Great Oaks Dean Forest Hospice Good

All reports

Inspection report

Date of Inspection: 13 December 2013
Date of Publication: 25 December 2013
Inspection Report published 25 December 2013 PDF | 86 KB

People should get safe and coordinated care when they move between different services (outcome 6)

Meeting this standard

We checked that people who use this service

  • Receive safe and coordinated care, treatment and support where more than one provider is involved, or they are moved between services.

How this check was done

We looked at the personal care or treatment records of people who use the service, carried out a visit on 13 December 2013, observed how people were being cared for and talked with people who use the service. We talked with staff.

Our judgement

People’s health, safety and welfare was protected when more than one provider was involved in their care and treatment, or when they moved between different services. This was because the provider worked in co-operation with others. The provider routinely worked with other providers and coordinated services to ensure that people's needs were met in a positive and joined-up way.

Reasons for our judgement

People’s health, safety and welfare was protected when more than one provider was involved in their care and treatment, or when they moved between different services. This was because the provider worked in co-operation with others. Our review demonstrated that the provider worked exceptionally well with other providers and agencies. This began at the ‘outreach visit’, which was the service’s first contact with the person and continued throughout the person’s care. We observed that details of other agencies involved in supporting the person, including roles and contact numbers of individual support staff, were recorded for reference.
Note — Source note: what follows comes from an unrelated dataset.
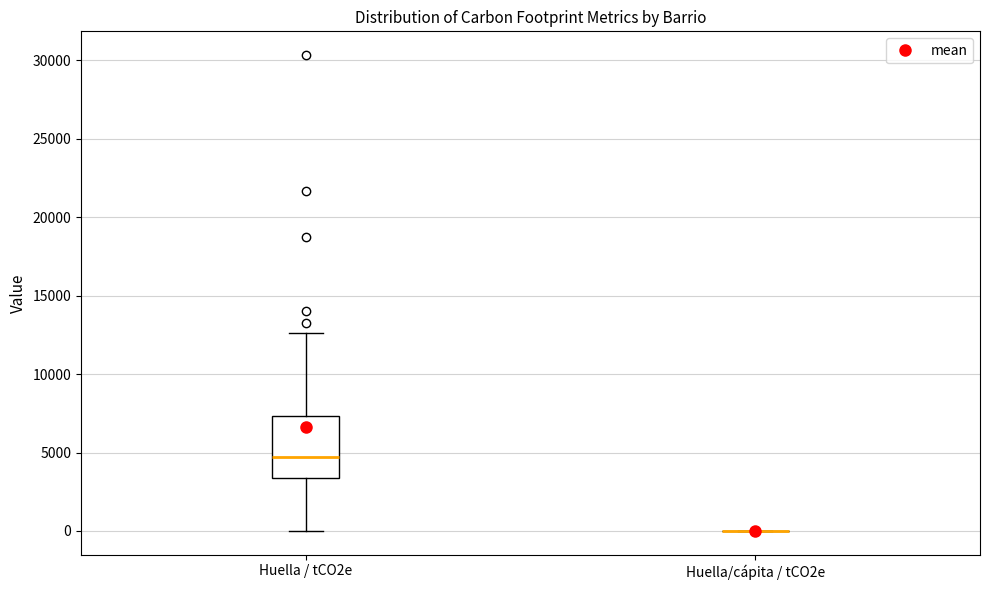

Reading left to right, transcribe this box plot: for each box, give where its median line is, the range the box spans, and where its two whiskers end, as read against the y-axis. The values are not printed on the chart, so give them approximately, as read against the axis.

Huella / tCO2e: median 4500, box 3500 to 7500, whiskers 0 to 12500
Huella/cápita / tCO2e: box collapsed to a line at 0, whiskers 0 to 0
Following referral, information about each person’s medical care and treatment was obtained from their GP. This was necessary as the GP was not always the referrer. Feedback was routinely given to the referrer about what support Great Oaks had agreed to provide. When people declined consent for emergency care to be provided to them, they were referred to their GP to discuss putting a Do Not Attempt Resuscitation (DNAR) agreement in place. When an agreement was in place a copy of the ‘yellow form’ had been obtained from the GP. The ‘yellow form’ was the agreed format for DNAR decisions recognised by emergency services.

We spoke with one person about how Great Oaks worked with other care providers, they said, “They talk to each other and try to work together”. A staff member said. “They tie lots of strands together.” Staff told us that when a change in someone’s needs was identified they contacted the appropriate health or social care provider to discuss this. For example, a change to pain relieving medication was needed so Hospice at Home staff liaised with district nurses from Gloucestershire Care Services NHS Trust to arrange this. We saw evidence that joint meetings had been held with the person, Great Oaks staff and representatives/ allied health professionals from other providers. NHS and other specialist providers, including Clinical Nurse Specialist (CNS) Community Specialist Palliative Care nurses (formerly known as Macmillan nurses), also held clinics at the Day Hospice. These arrangements meant that people who used the service could access specialist and hospice care in one place and the services they received were ‘joined-up’.